Some of the cognitive biases that contribute to our reluctance to take action are:

  • Loss aversion bias: This leads us to prioritize avoiding losses over seeking equivalent gains. In contemplating a move to an LTC facility, the fear of losing one’s current lifestyle and autonomy might lead to delaying the decision until a crisis forces it.
  • Procrastination bias: This results in deferring actions that are uncomfortable or difficult. Delays in transitioning to an LTC facility might be attributed to the emotional challenges tied to selling a home, parting with belongings, and disrupting daily routines.
  • Optimism bias: This causes us to overestimate our chances of success and underestimate the potential for failure. Optimism might lead us to believe that our health will improve or that the need for care is not as pressing as it appears.

Overcoming unconscious biases like these requires some deep emotional work. Citing facts is rarely enough to motivate someone to go into action. One suggestion, which may seem counterintuitive, is to work around the biases by taking some steps early, when the need for care may feel more like a distant possibility rather than a probability looming just around the corner.

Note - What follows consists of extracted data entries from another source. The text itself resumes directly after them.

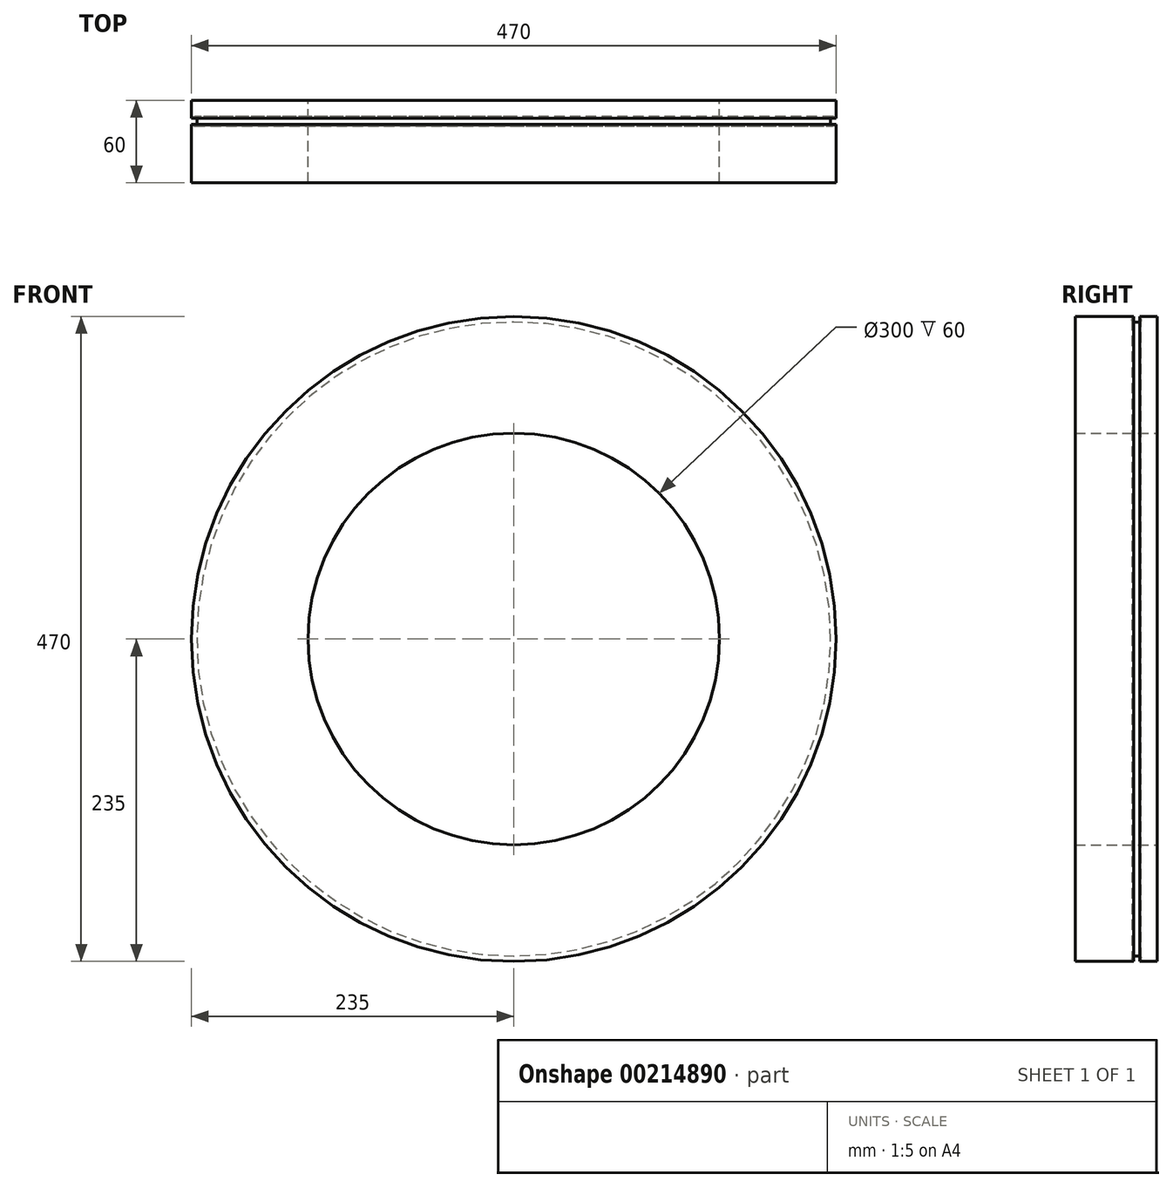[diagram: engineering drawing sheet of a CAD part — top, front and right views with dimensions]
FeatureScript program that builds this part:
annotation { "Feature Type Name" : "Feature", "Feature Type Description" : "" }
export const myFeature = defineFeature(function(context is Context, id is Id, definition is map)
    precondition{}
    {
        {
            var Q0;
            Q0=qCreatedBy(makeId("Front.planeOp"),FACE);
            var sketch = newSketch(context, id + "F0", { "sketchPlane" : qUnion([Q0])});
            skCircle(sketch, "E0", {"center": v(0, 0) * mm, "radius": 235 * mm});
            skCircle(sketch, "E1", {"center": v(0, 0) * mm, "radius": 150 * mm});
            skSolve(sketch);
        }
        {
            var Q0;
            Q0=makeQuery(id+"F0.imprint","IMPRINT",FACE,{"disambiguationData":[TD([[makeQuery(id+"F0.imprint","IMPRINT",EDGE,{"derivedFrom":sQuery(id+"F0.wireOp",EDGE,"E0")}),1.0]])]});
            extrude(context, id + "F1", {"entities" : qUnion([Q0]), "depth" : 60 * mm});
        }
        {
            var Q0;
            Q0=qCreatedBy(makeId("Right.planeOp"),FACE);
            var sketch = newSketch(context, id + "F2", { "sketchPlane" : qUnion([Q0])});
            skPoint(sketch, "E2", {"position": v(0, 234.98) * mm});
            skLineSegment(sketch, "E3", {"start": v(-17.45, 234.98) * mm, "end": v(-27.7, 234.98) * mm});
            skLineSegment(sketch, "E4", {"start": v(-17.45, 234.98) * mm, "end": v(-18.45, 233.26) * mm});
            skLineSegment(sketch, "E5", {"start": v(-17.13, 230.98) * mm, "end": v(-15.22, 230.98) * mm});
            skArc(sketch, "E6.filletArc", {"start": v(-18.45, 233.26) * mm, "mid": v(-18.45, 231.74) * mm, "end": v(-17.13, 230.98) * mm});
            skLineSegment(sketch, "E7.MirrorCS", {"start": v(-12.98, 234.98) * mm, "end": v(-11.99, 233.26) * mm});
            skLineSegment(sketch, "E8.MirrorCS", {"start": v(-13.3, 230.98) * mm, "end": v(-15.22, 230.98) * mm});
            skArc(sketch, "E9.MirrorCS", {"start": v(-11.99, 233.26) * mm, "mid": v(-11.99, 231.74) * mm, "end": v(-13.3, 230.98) * mm});
            skLineSegment(sketch, "E10", {"start": v(-12.98, 234.98) * mm, "end": v(-12.98, 236.37) * mm});
            skLineSegment(sketch, "E11", {"start": v(-12.98, 236.37) * mm, "end": v(-17.49, 236.37) * mm});
            skLineSegment(sketch, "E12", {"start": v(-17.49, 236.37) * mm, "end": v(-17.45, 234.98) * mm});
            skLineSegment(sketch, "E13", {"start": v(0, 0) * mm, "end": v(-136.83, 0) * mm});
            skSolve(sketch);
        }
        {
            var Q0;
            Q0 = qSketchRegion(id + "F2", true);
            var Q1;
            Q1=sQuery(id+"F2.wireOp",EDGE,"E13");
            revolve(context, id + "F3", {"operationType" : NewBodyOperationType.REMOVE, "entities" : qUnion([Q0]), "axis" : qUnion([Q1]), "revolveType" : RevolveType.FULL});
        }
    });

  • Seek financial planning advice to help you build adequate savings, as long-term care can be costly.
  • Explore long-term care insurance, which can offset expenses but comes with eligibility and cost considerations.
  • Assess your cognitive and physical abilities every few years. Many financial planners offer such evaluations. You can also find assessments online, though be aware that many of them are promotional.
  • Research the various long-term care options in your community.
  • Enhance your chances of securing your preferred choice of LTC facilities when you need it by signing up for waitlists. For instance, an excellent facility in my town offers independent living, assisted living, and skilled nursing care. The waiting period, held with a refundable deposit of $6000, can be six months to five years. I got on their waitlist five years ago, though I hope not to need a unit for another 10 to 20 years.

Accepting that long-term care will eventually be necessary is one step toward preparing emotionally to accept and arrange for that care. Overcoming biases by starting early can pave the way for a smoother transition when the time arrives.